L’argomento è piuttosto tecnico ma accade spesso che un contratto di mutuo venga firmato solo dalla banca e non anche dal cliente.
Proprio in questi casi, il contratto deve ritenersi del tutto nullo, proprio per la mancanza della sottoscrizione da parte della banca.
La normativa bancaria (in particolare, gli artt. 23 T.U.F., 117 e 127 T.U.B.), prevede che questa nullità sia una delle cosiddette “nullità di protezione”: questo sta a significare che la nullità stessa può essere fatta valere solo dal soggetto nel cui interesse è prevista.
Nel caso del contratto bancario firmato solo dal cliente, quindi, è solo il cliente stesso che ha la possibilità di agire al fine di ottenere una sentenza che dichiari la nullità del contratto stesso, con la conseguenza che sarà allo stesso modo nulla anche l’eventuale previsione di interessi stabiliti in misura superiore a quella legale, oltre che di commissioni e altre spese che siano state addebitate nel corso del rapporto.
La Corte di Cassazione, in particolare, stabilisce che non deve continuare ad essere applicato il suo precedente orientamento, espresso in altre sentenze, secondo il quale la mancanza della firma da parte della Banca non era causa di nullità del contratto.

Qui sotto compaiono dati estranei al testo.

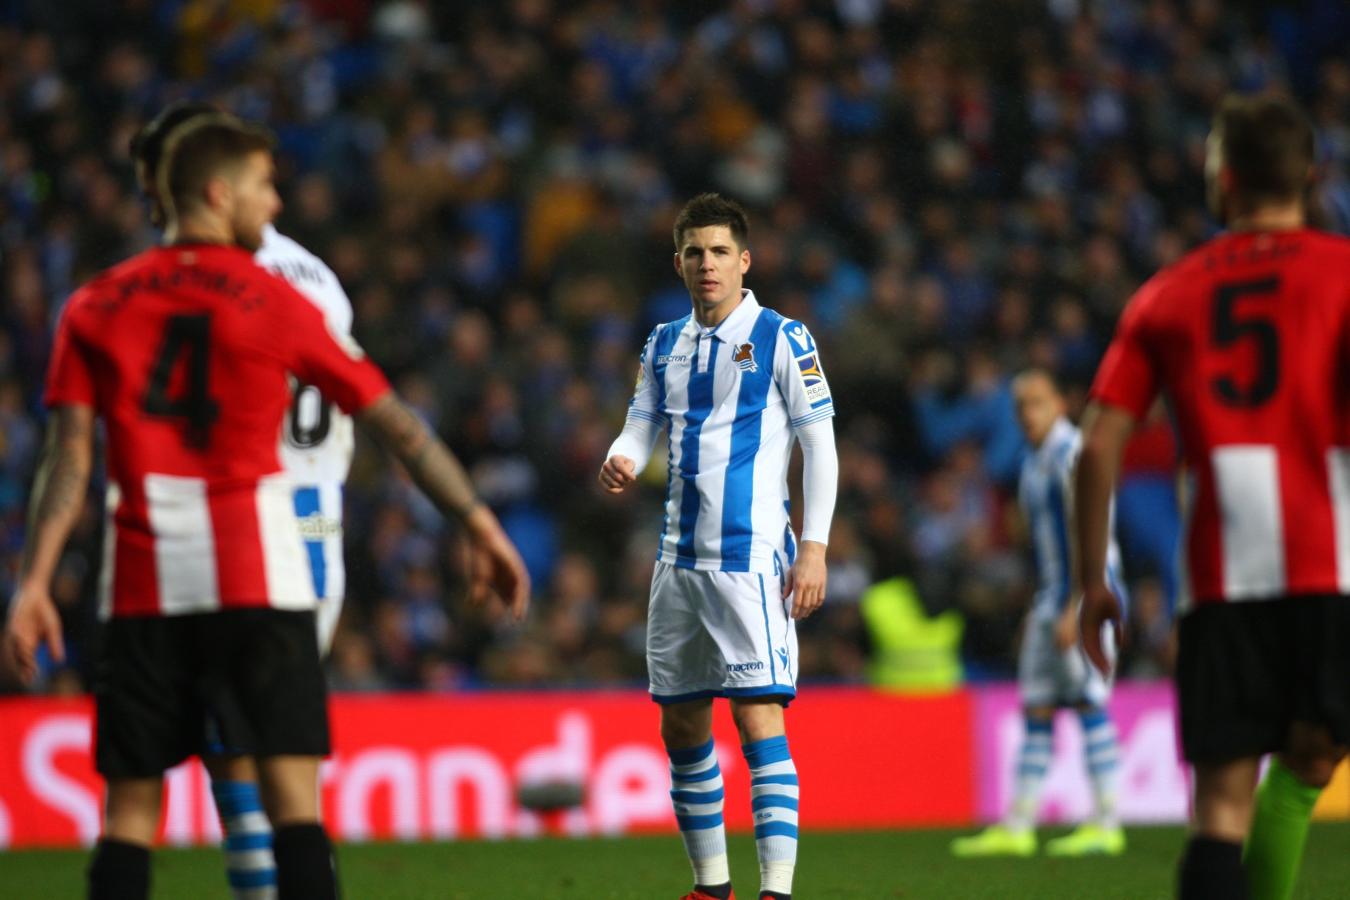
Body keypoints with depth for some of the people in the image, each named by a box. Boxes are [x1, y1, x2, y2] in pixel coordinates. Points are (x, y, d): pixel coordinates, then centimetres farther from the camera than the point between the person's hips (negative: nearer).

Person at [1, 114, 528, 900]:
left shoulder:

Secondo questo vecchio orientamento, infatti, il contratto doveva ritenersi valido lo stesso se accompagnato da una dichiarazione che provasse che la Banca aveva consegnato al cliente una copia del contratto o se la Banca aveva tenuto determinati comportamenti che dimostravano senz’ombra di dubbio che la stessa aveva intenzione di applicare il contratto stesso.
In base al nuovo orientamento giurisprudenziale in esame, invece, “la stipulazione del contratto non può essere desunta, per via indiretta, in mancanza della scrittura, da una dichiarazione quale quella nella specie sottoscritta: «Prendiamo atto che una copia del presente contratto ci viene rilasciata debitamente sottoscritta da soggetti abilitati a rappresentarvi”, in quanto queste formule rilevano esclusivamente sul piano della prova, ove si applica il principio stabilito dal codice civile secondo cui, con riferimento ai contratti che richiedono, a pena di nullità, la forma scritta, la prova per testimoni è ammessa solo se il contraente abbia, senza sua colpa, perso il documento scritto che gli forniva la prova del contratto (art. 2724 del c.c.).

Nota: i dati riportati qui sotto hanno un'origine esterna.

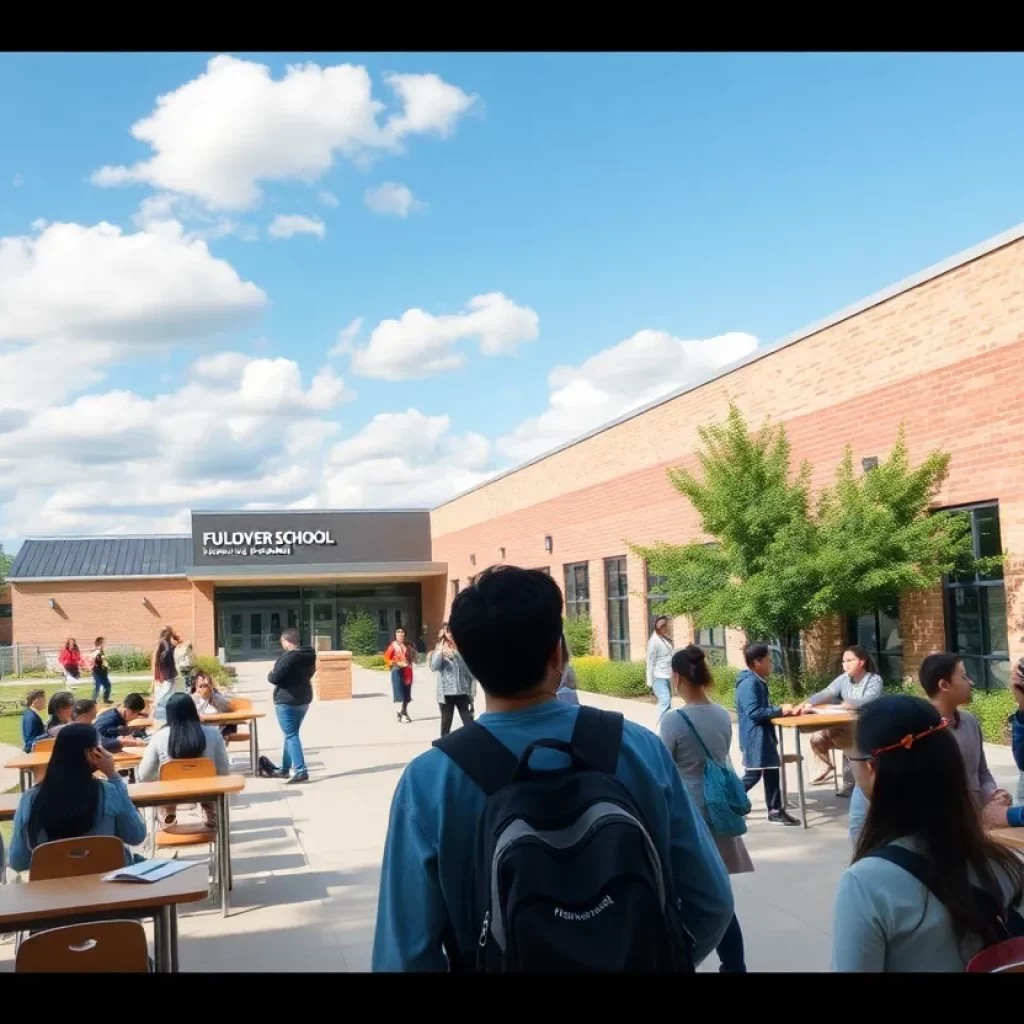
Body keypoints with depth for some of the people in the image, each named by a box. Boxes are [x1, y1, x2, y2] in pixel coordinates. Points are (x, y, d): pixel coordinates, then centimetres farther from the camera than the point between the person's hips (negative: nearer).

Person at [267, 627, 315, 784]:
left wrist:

In proposito, ricorda la Corte come il suo consolidato orientamento “esclude l’equiparazione alla perdita di cui parla l’art. 2724 c.c. della consegna del documento alla controparte contrattuale”, poiché, in quest’ultimo caso, non si verte in un’ipotesi di perdita incolpevole del documento ai sensi dell’articolo 2724, n. 3, c.c., bensì di impossibilità di procurarsi la prova del contratto ai sensi del precedente n. 2 di tale articolo”.
Allo stesso modo, nemmeno eventuali documenti emessi in esecuzione del contratto possono supplire alla mancanza di sottoscrizione, poiché la Corte ribadisce come la forma scritta richiesta a pena di nullità “elemento costitutivo del contratto, nel senso che il documento deve essere l’estrinsecazione formale e diretta della volontà delle parti di concludere un determinato contratto avente una data causa, un dato oggetto e determinate pattuizioni, sicché occorre che il documento sia stato creato al fine specifico di manifestare per iscritto la volontà delle parti diretta alla conclusione del contratto.
In ogni caso, ferma restando la necessità della sottoscrizione anche da parte dell’Istituto bancario, va precisato come il requisito della forma scritta debba considerarsi
assolto anche in presenza di sottoscrizioni rilasciate su documenti separati, a condizione che risulti il loro collegamento e che entrambi vengano prodotti in giudizio.